We already know that eating too much is detrimental to your health. But what if eating less is better for you in more than one way? According to a new study, restricting calorie intake can help slow down the aging process down to your genetic material.
The recommended calorie intake can vary substantially based on things like your height, sex, and lifestyle, but a commonly-cited rule of thumb approximates the recommended calorie intake for women to 2,000 and 2,500 for men. In the study, scientists at Columbia University, New York, carried out a randomized control trial with 220 healthy adults, asking half of them to cut their calories by a quarter.
They followed the participants' diet and overall health for two years, taking blood samples at the start of the study, midway through it, and at the end. Looking at key DNA markers, they found a clear difference between those who had cut down on their calorie consumption and those who had not.
Eating less is like giving up smoking
Getting people to eat less isn't easy. People in the calorie-restricted group had to be counseled and familiarized with how their new portions will look. They were given three prepared meals each day for the first month, so they could get used to it. But even like this, most couldn't stick to a 25% calorie reduction.
Instead, researchers estimate that most people in the calorie-restriction group only ended up cutting their daily caloric intake by about 12%. But 12% was enough to see the differences.
It's always challenging to interpret this type of genetic change, but researchers note that the speed of DNA aging was 2-3% slower for the people on the calorie-restricted diet. They say this translates to a 10-15% decrease in the risk of early death. That's about the same type of impact you'd see in someone who quit smoking.
In day-to-day life, this could carry implications for people who implement dietary strategies such as intermittent fasting or time-restricted eating.
“Our findings are important because they provide evidence from a randomised trial that slowing human ageing may be possible,” said Calen Ryan, a Research Scientist at Columbia’s Butler Aging Center and co-lead author of the study. However, Ryan also added the calorie restriction may not be the way to go for everyone.
Other researchers also praised the work, but said it doesn't add much new information -- instead, it just seems to confirm what we already knew (or strongly suspected).
"This seems [to be] well-done research on complex markers in the context of a small-scale calorie reduction trial, but do we really need to prove that eating less calories slows aging processes?" asks Naveed Sattar, Professor of Metabolic Medicine, University of Glasgow. "This should be evident from national data sets that show people from Japan who remain leaner than most are amongst the longest-living of any nation. There is also evidence from trials that drugs that remove excess sugar calories and appear to help attenuate “cellular overnutrition” also lower many outcomes linked to ageing such as heart failure or chronic kidney disease. This new work, therefore, fits with an emerging body of evidence all pointing in the same direction."

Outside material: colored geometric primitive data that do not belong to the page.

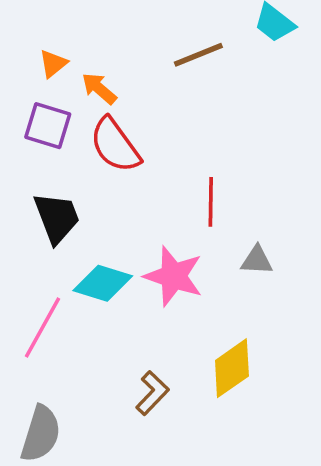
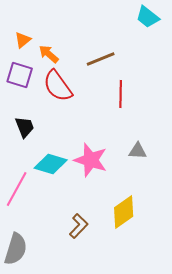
brown line: (198, 55) -> (101, 59), moved
red line: (211, 202) -> (121, 94), moved
black trapezoid: (57, 218) -> (25, 127), size x0.7

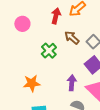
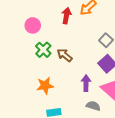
brown arrow: (72, 38) -> (65, 55), moved
green cross: (49, 51) -> (43, 50), moved

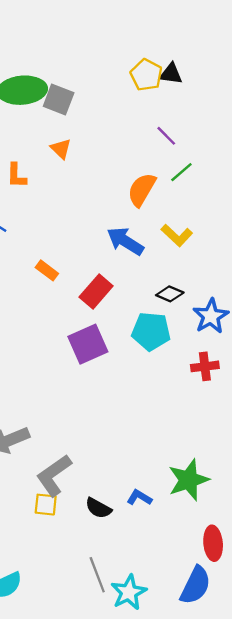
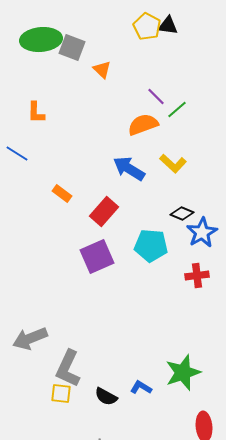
purple line: (166, 136) -> (156, 97), moved
orange triangle: (61, 149) -> (102, 70), moved
orange semicircle: (142, 190) -> (143, 125), turned 40
black diamond: (170, 294) -> (182, 214), moved
gray L-shape: (54, 475) -> (68, 369), turned -30

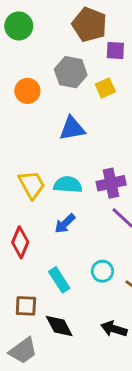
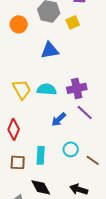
blue arrow: (65, 224) -> (59, 119), moved
cyan rectangle: (59, 280) -> (41, 155), turned 36
brown square: (26, 306) -> (18, 162), moved

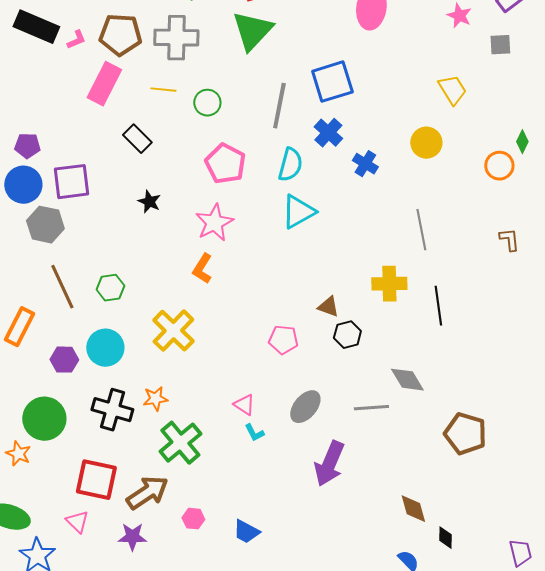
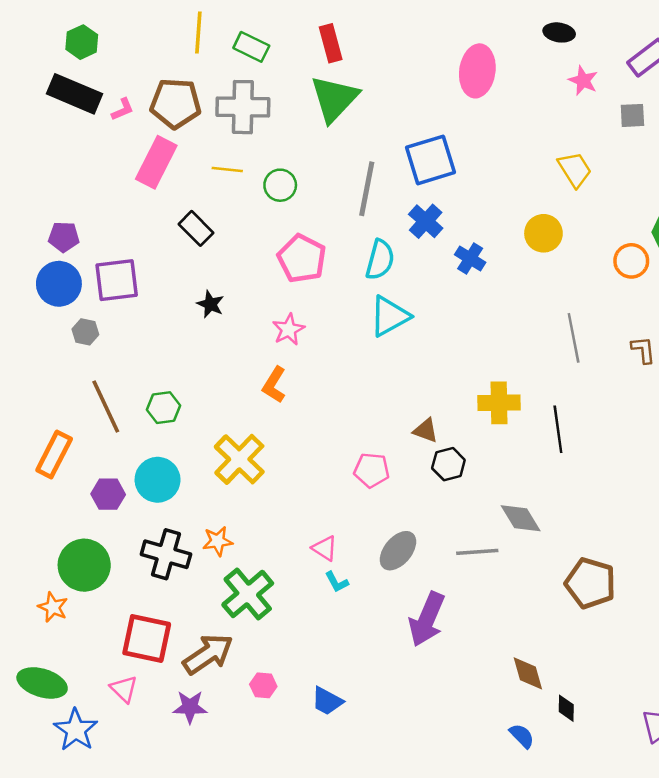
pink star: (214, 223) -> (289, 329), size x0.7
gray hexagon: (45, 225) -> (85, 332), size x0.6
gray line: (421, 230) -> (574, 338), moved

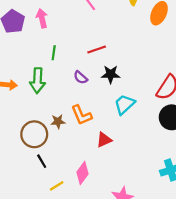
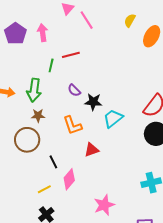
red line: (97, 50) -> (71, 55), moved
black star: (111, 74) -> (93, 102), moved
brown star: (58, 121) -> (38, 116), moved
black line: (42, 161) -> (53, 162), moved

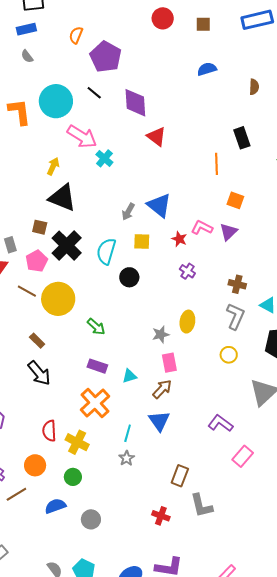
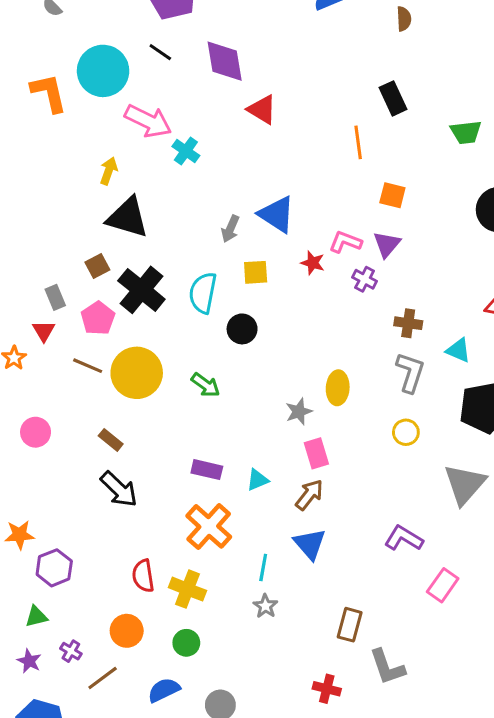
brown square: (40, 227) -> (97, 266), turned -35
purple cross: (187, 271) -> (365, 279), moved
green arrow: (96, 327) -> (206, 385), moved

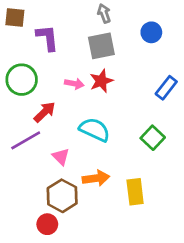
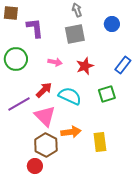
red star: (101, 81) -> (85, 66), moved
red arrow: (45, 112) -> (44, 90), moved
green square: (153, 138) -> (107, 94), moved, turned 30
pink triangle: (61, 157) -> (45, 116), size x1.6

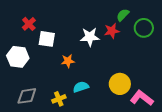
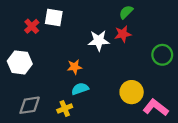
green semicircle: (123, 15) -> (126, 12), moved
green circle: (144, 28) -> (162, 55), moved
white square: (47, 39) -> (54, 18), moved
cyan semicircle: (81, 87) -> (80, 89), moved

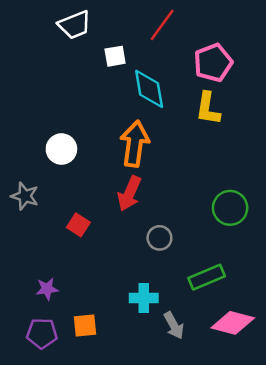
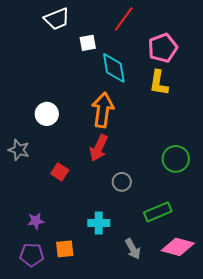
cyan cross: (144, 298) -> (99, 223), moved

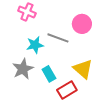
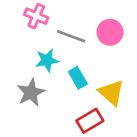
gray line: (58, 38) -> (71, 36), moved
cyan rectangle: (49, 74) -> (78, 78), moved

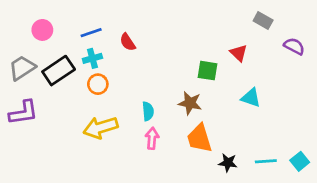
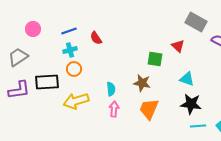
gray rectangle: (263, 20) -> (196, 22), size x1.5
black rectangle: (59, 71) -> (47, 82), moved, turned 30
orange trapezoid: (199, 138) -> (149, 109), turned 40
black star: (228, 163) -> (191, 104), moved, size x1.5

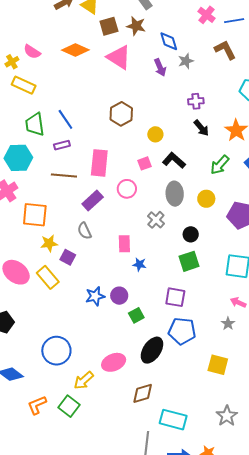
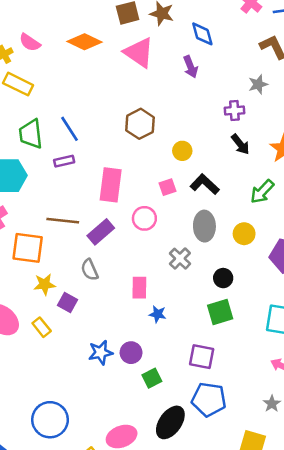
gray star: (186, 61) -> (258, 84), moved
brown line: (64, 175) -> (63, 221), moved
yellow rectangle: (48, 277) -> (42, 327), size x0.7
gray star: (228, 324) -> (272, 404), moved

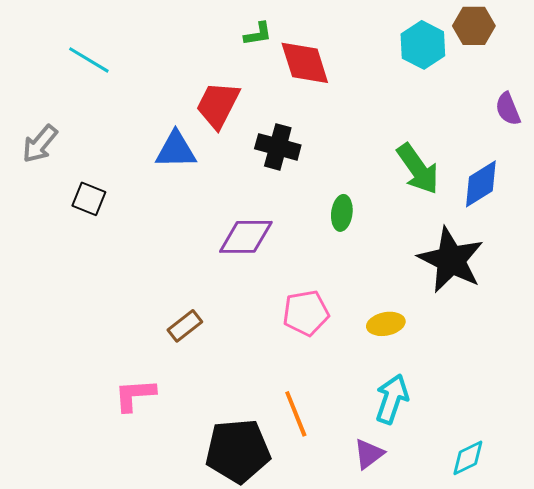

Indeed, previous studies on both animals and humans have also suggested that calorie-restricted diets can have a beneficial effect on health, but this is still insufficiently explored (and is difficult to explore because of the complexity of the involved phenomena).
Meanwhile, Duane Mellor, a registered dietitian and senior lecturer at Aston University in the UK emphasized that we shouldn't be making any major decisions based on this study, and having a healthy, varied nutrition, is more important.

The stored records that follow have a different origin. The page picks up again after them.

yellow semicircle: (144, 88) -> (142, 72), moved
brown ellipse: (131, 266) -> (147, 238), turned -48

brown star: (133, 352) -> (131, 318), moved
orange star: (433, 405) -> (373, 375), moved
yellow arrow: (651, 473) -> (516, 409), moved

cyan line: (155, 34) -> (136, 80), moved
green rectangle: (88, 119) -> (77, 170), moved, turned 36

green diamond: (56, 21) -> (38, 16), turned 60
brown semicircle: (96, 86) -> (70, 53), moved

“Although interesting, it is important to be cautious and not encourage especially older adults just to reduce their food intake to slow ageing. As, in ageing adults, maintaining a healthy weight, being physically active and eating a varied and healthy diet with enough protein is known to reduce the risk of falls.”
A follow-up of trial participants is now ongoing to determine if the intervention had long-term effects on healthy aging.
The study was published in Nature Aging.